In mammalian samples, for instance, studies so far suggest 5caC and its fellow demethylation intermediate 5fC tend to be quickly demethylated to cytosine. Based on such patterns, He speculated that 5caC's primary function in mammalian systems is its role as a stepping-stone to full demethylation.
Still, researchers haven't dismissed the possibility that the modification could have a biological or regulatory role in its own right, particularly in non-mammalian organisms with high levels of 5caC, which have been identified in unpublished studies.
"There's always a possibility that cells generate 5fC and then 5caC to add an additional layer of complexity for regulation," He explained. "So it's important to have an accurate way to detect both of them."
By continuing to develop and improve methods for profiling each of the demethylation intermediates across the genome, the team hopes that it will eventually be possible to more fully explore that possibility.
As it stands at the moment, the CAB-seq approach appears to be best suited for looking at loci-specific 5caC patterns in mammalian samples, He said, or for doing more extensive 5caC sequencing in organisms with relatively high 5caC levels.
He noted that it should also be possible to track 5caC genome-wide using the current approach if there is enough starting material on hand to do antibody-based enrichment or enrichment for labeled 5caC with streptavidin beads.

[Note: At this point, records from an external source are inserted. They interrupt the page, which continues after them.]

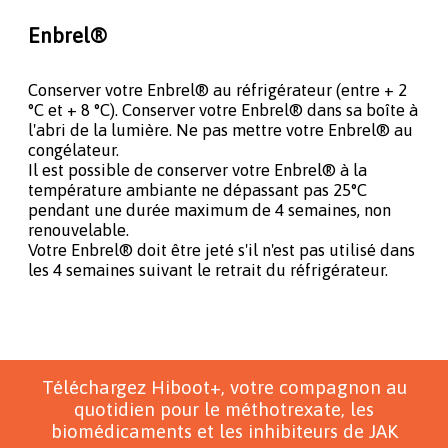
Enbrel®
Conserver votre Enbrel® au réfrigérateur (entre + 2
°C et + 8 °C). Conserver votre Enbrel® dans sa boîte à
l'abri de la lumière. Ne pas mettre votre Enbrel® au
congélateur.
Il est possible de conserver votre Enbrel® à la
température ambiante ne dépassant pas 25°C
pendant une durée maximum de 4 semaines, non
renouvelable.
Votre Enbrel® doit être jeté s'il n'est pas utilisé dans
les 4 semaines suivant le retrait du réfrigérateur.
Téléchargez Hiboot+, votre compagnon au
quotidien pour le méthotrexate, les
biomédicaments et les inhibiteurs de JAK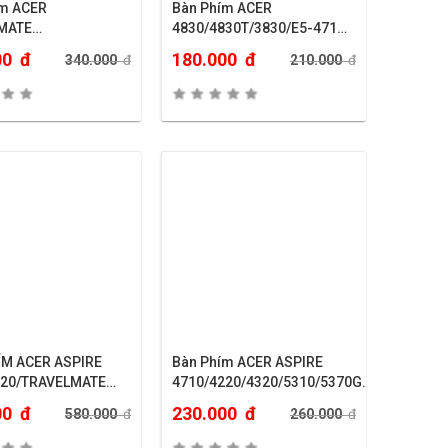
CER
Bàn Phím ACER
MATE
4830/4830T/3830/E5-471…
10/2410/2420….
00
đ
180.000
đ
340.000
đ
210.000
đ
ÍM ACER ASPIRE
Bàn Phím ACER ASPIRE
920/TRAVELMATE
4710/4220/4320/5310/5370G…
00
đ
230.000
đ
580.000
đ
260.000
đ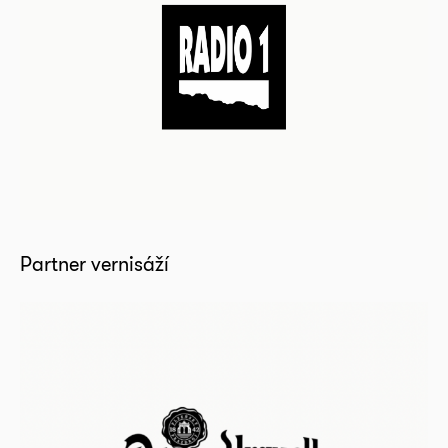
Partner vernisáží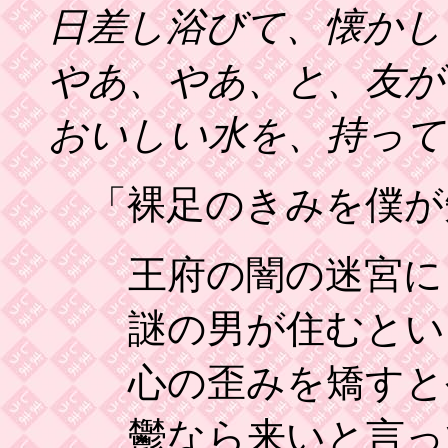
日差し浴びて、懐かし
やあ、やあ、と、友が
おいしい水を、持って
「裸足のきみを僕が
王府の闇の迷宮に
謎の男が住むとい
心の歪みを矯すと
鬱なら来いと言っ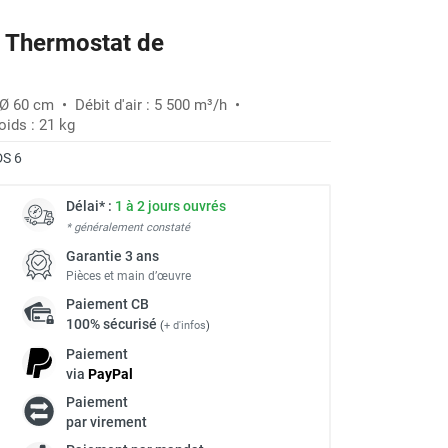
 + Thermostat de
 Ø 60 cm • Débit d'air : 5 500 m³/h •
ids : 21 kg
DS 6
Délai* :
1 à 2 jours ouvrés
* généralement constaté
Garantie 3 ans
Pièces et main d’œuvre
Paiement
CB
100% sécurisé
(
+ d'infos
)
Paiement
via
Pay
Pal
Paiement
à
par virement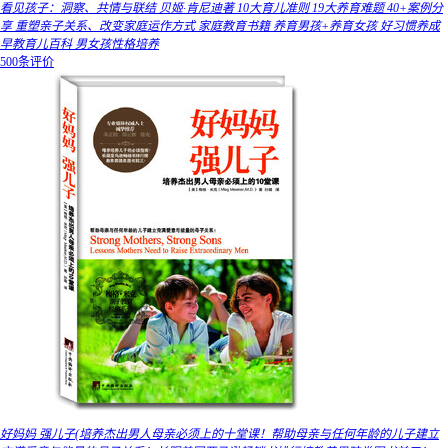
看见孩子：洞察、共情与联结 贝姬·肯尼迪著 10大育儿准则 19大养育难题 40+案例分
享 重塑亲子关系、改变家庭运作方式 家庭教育书籍 养育男孩+养育女孩 好习惯养成
早教育儿百科 男女孩性格培养
500条评价
好妈妈 强儿子(培养杰出男人母亲必须上的十堂课！帮助母亲与任何年龄的儿子建立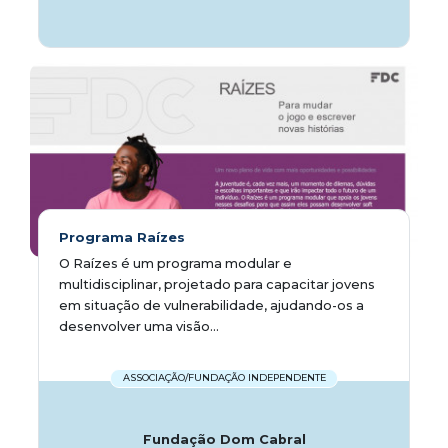
Programa Raízes
O Raízes é um programa modular e
multidisciplinar, projetado para capacitar jovens
em situação de vulnerabilidade, ajudando-os a
desenvolver uma visão...
ASSOCIAÇÃO/FUNDAÇÃO INDEPENDENTE
Fundação Dom Cabral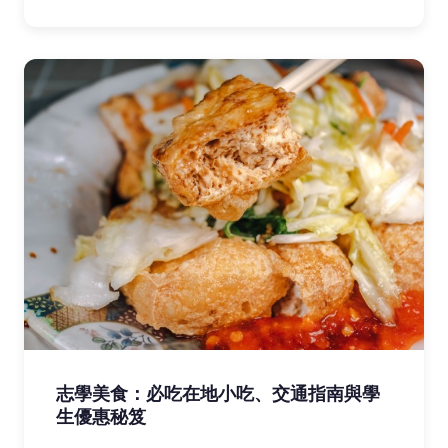
志學美食：必吃在地小吃、交通指南與學
生優惠秘笈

Nevertheless, He and his colleagues are looking at ways of tweaking and improving on their existing CAB-seq protocol, including potential changes to the chemistry used to label 5caC — additional development steps aimed at bolstering the method's sensitivity and specificity for 5caC.
"The labeling chemistry, though specific for [5caC], still has some background," He said. "So if we can exclusively label [5caC], which we're trying right now, that … could be directly applied to our methods."
He and his co-authors have filed for patents related to the 5caC methods described in the new study as well as the 5fC sequencing methods developed previously.
A University of Chicago spinout company called Wisegene — which currently markets reagents and kits related to the He team's 5hmC sequencing method, TAB-seq — may ultimately take steps towards commercializing products related to the group's newer 5caC and 5fC profiling approaches. In the case of the CAB-seq approach outlined in the current study, He noted that the group "probably will improve it a little bit before we commercialize."